Rhamnolipid (RL), one representative biosurfactant, is widely regarded as an economically feasible and environmentally beneficial additive to improve fermentation efficiency and resource recovery from waste activated sludge (WAS). However, its potentially detrimental impact on WAS fermentation such as H₂S generation was overlooked previously. This study therefore aims to fill the gap through exploring whether and how the presence of RL affects H₂S generation from WAS anaerobic fermentation. Experimental results showed that when RL increased from 0 to 40 mg/g total suspended solids (TSS), the cumulative H₂S yield enhanced from 323.6 × 10⁻⁴ to 620.3 × 10⁻⁴ mg/g volatile suspended solids (VSS). Mechanism analysis showed that RL reduced WAS surface tension, which benefited transformations of organic sulfurs (e.g., aliphatic-S and sulfoxide) and inorganic sulfate from solid to liquid phase. The presence of RL not only reduced the ratio of α-helix/(β-sheet + random coil) and damaged the hydrogen bonding networks of organic sulfurs but also promoted substrate surface charges and cell membrane permeability. These facilitated the contact between hydrolase and organic sulfurs, thereby increasing sulfide production from organic sulfurs hydrolysis. Further investigations showed that RL promoted the expression of key genes (e.g., aprA/B and dsrA/B) involved in the dissimilatory sulfate reduction, which accelerated the reaction of adenosine 5’-phosphosulfate (APS)$\to$ sulfite$\to$ sulfide. Meanwhile, RL inhibited the corresponding key genes such as CysH, and Sir, responsible for assimilatory sulfate reduction (APS$\to$3’-phosphoadenosine-5’phosphosulfate$\to$organosulfur), which reduced substrate competition in favor of H₂S production from dissimilatory sulfate reduction. Besides, RL decreased the fermentation pH, which benefited the transformation of $H{S}^{-}$ to H₂S.

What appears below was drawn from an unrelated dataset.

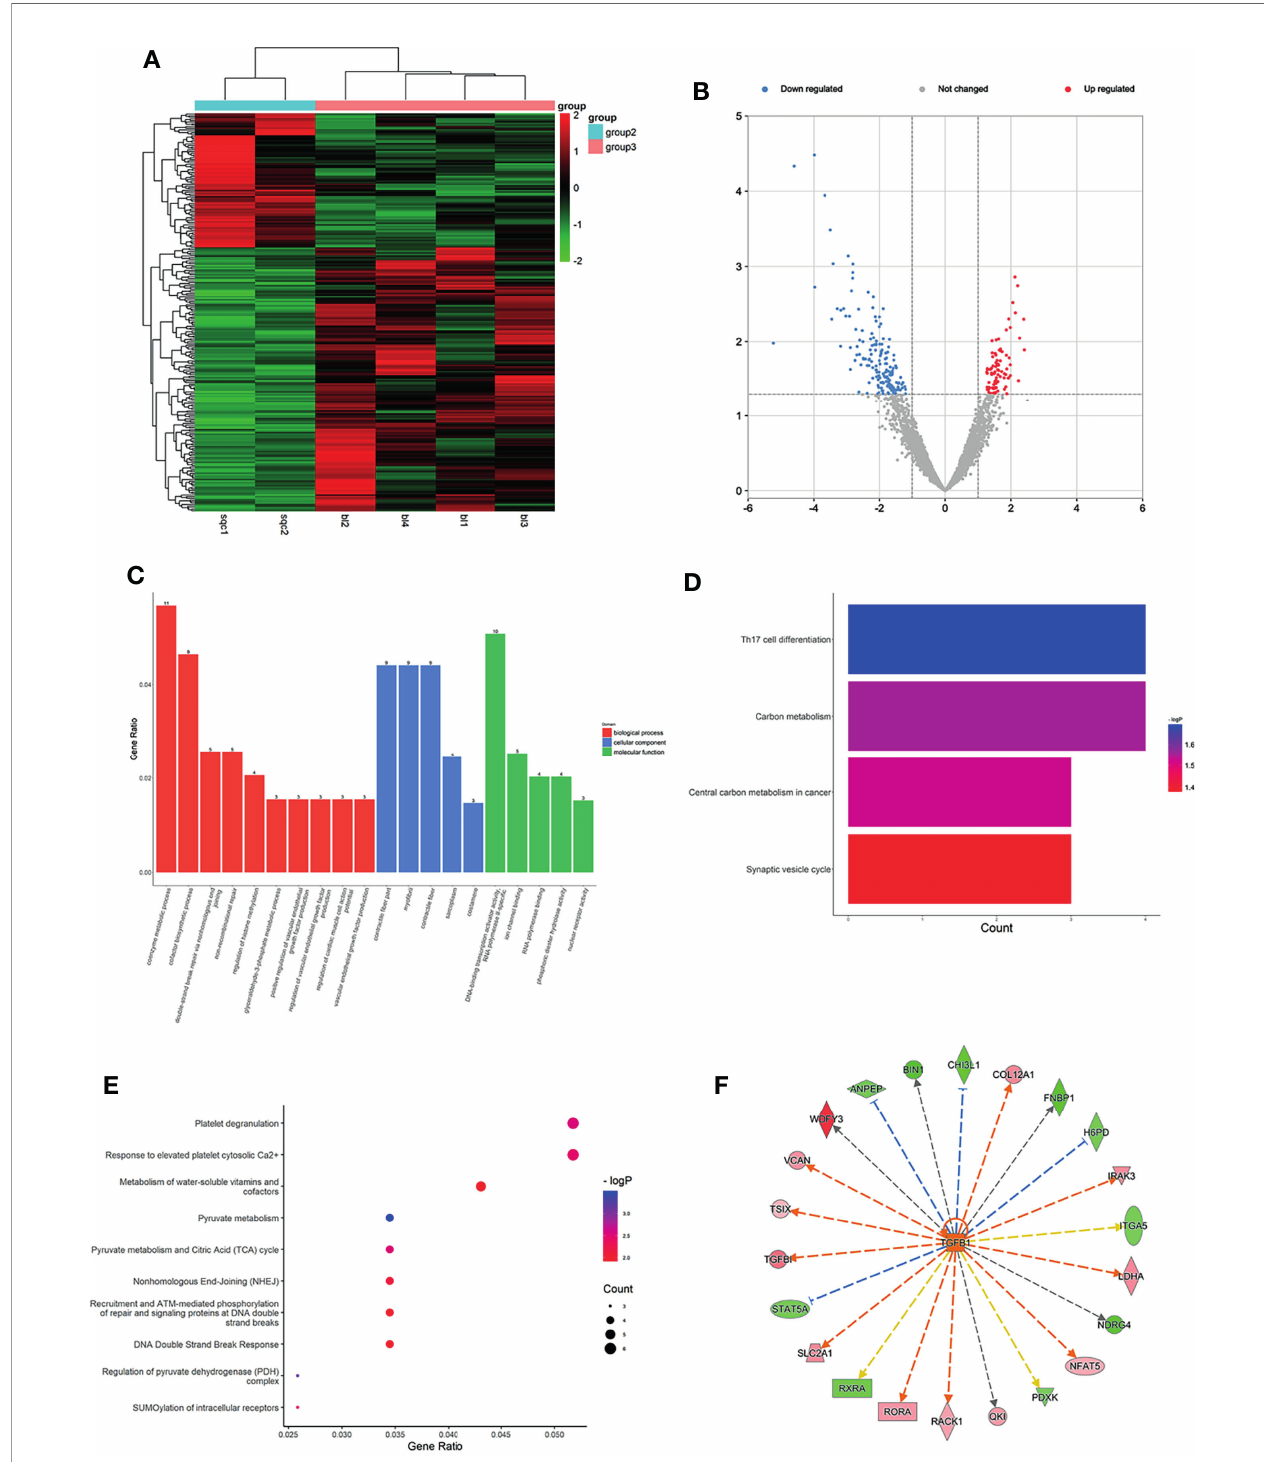
FIGURE 3 | Expression pro fi les of mRNAs in plasma between LUSC patients and LUH negative controls. (A) Heatmap of differentially expressed mRNAs in LUSC patients and controls (group 2, LUSC plasma; group 3, LUH plasma). (B) Volcano plot of differentially expressed mRNAs (read, upregulated genes; green, downregulated genes). (C) Enrichment analysis of GO terms and pathways of the differentially expressed mRNAs. (D) The top 10 KEGG terms for the differentially expressed mRNAs between two groups. (E) Reactome pathway analysis was performed to evaluate the underlying pathway. (F) Ingenuity pathway analysis predicted TGFB1 as a major activation of transcription regulator in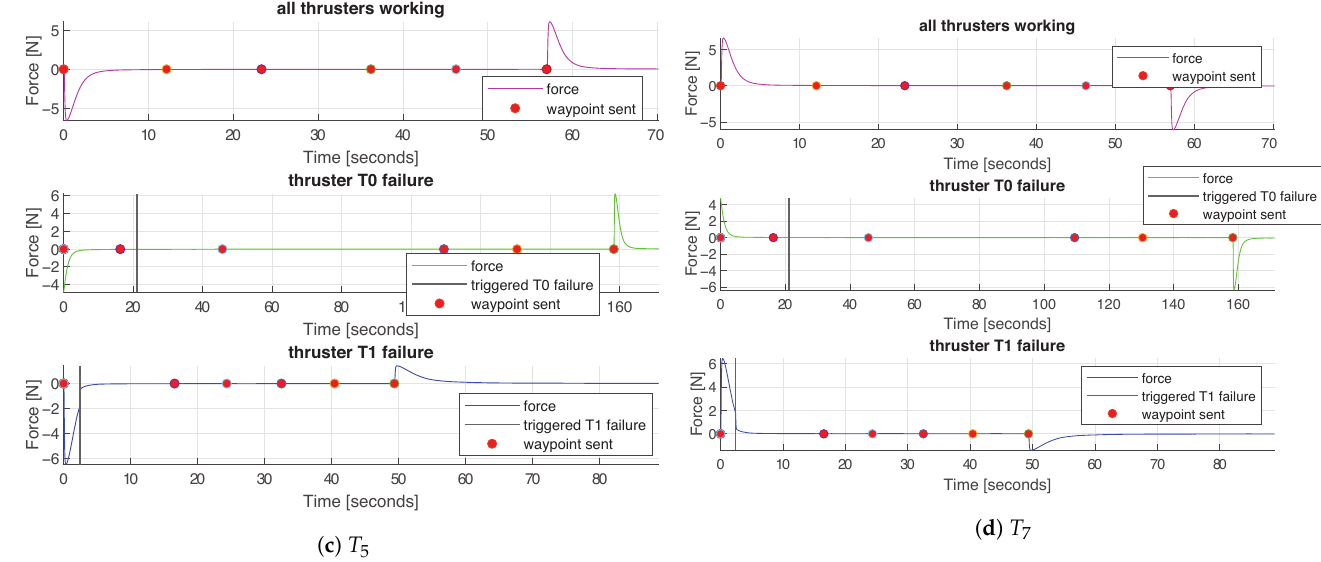
Figure 12. Forces produced by thrusters in charge for heave movement in all three experiments. Purple graphs represent the I test, green the II and blue the III . The time instance when each waypoint is sent is depicted with a red circle, and the moment of the thruster failure is depicted with a vertical black line.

鼠李糖脂 (RL) 是一种具有代表性的生物表面活性剂，被广泛认为是一种经济可行且对环境有益的添加剂，可提高发酵效率和从废弃活性污泥 (WAS) 中回收资源。然而，它对 WAS 发酵的潜在有害影响，例如 H ₂ S 的生成，以前被忽视了。因此，本研究旨在通过探索 RL 的存在是否以及如何影响WAS 厌氧发酵产生H _{2 S 来填补空白。}实验结果表明，当RL从0增加到40 mg/g总悬浮固体（TSS）时，H ₂ S的累积产率从323.6 × 10 ^-4增加到620.3 × 10 ^-4 毫克/克挥发性悬浮固体 (VSS)。机理分析表明，RL 降低了WAS 表面张力，有利于有机硫（例如脂肪族-S 和亚砜）和无机硫酸盐从固相转变为液相。RL的存在不仅降低了α-螺旋/（β-折叠+无规卷曲）的比例，破坏了有机硫的氢键网络，而且促进了底物表面电荷和细胞膜渗透性。这些促进了水解酶和有机硫之间的接触，从而增加了有机硫水解产生的硫化物。进一步的研究表明，RL 促进了关键基因（例如aprA/B和dsrA/ B) 参与异化硫酸盐还原，加速了腺苷 5'-磷酸硫酸盐 (APS) 的反应$\to$亚硫酸盐$\to$硫化物。同时，RL 抑制了相应的关键基因，如CysH和Sir，负责同化硫酸盐还原（APS$\to$3'-磷酸腺苷-5'磷酸硫酸盐$\to$有机硫），这降低了底物竞争，有利于通过异化硫酸盐还原产生 H ₂ S。此外，RL降低了发酵pH，有利于转化$H{\mathrm{小号}}^{-}$为 H ₂ S。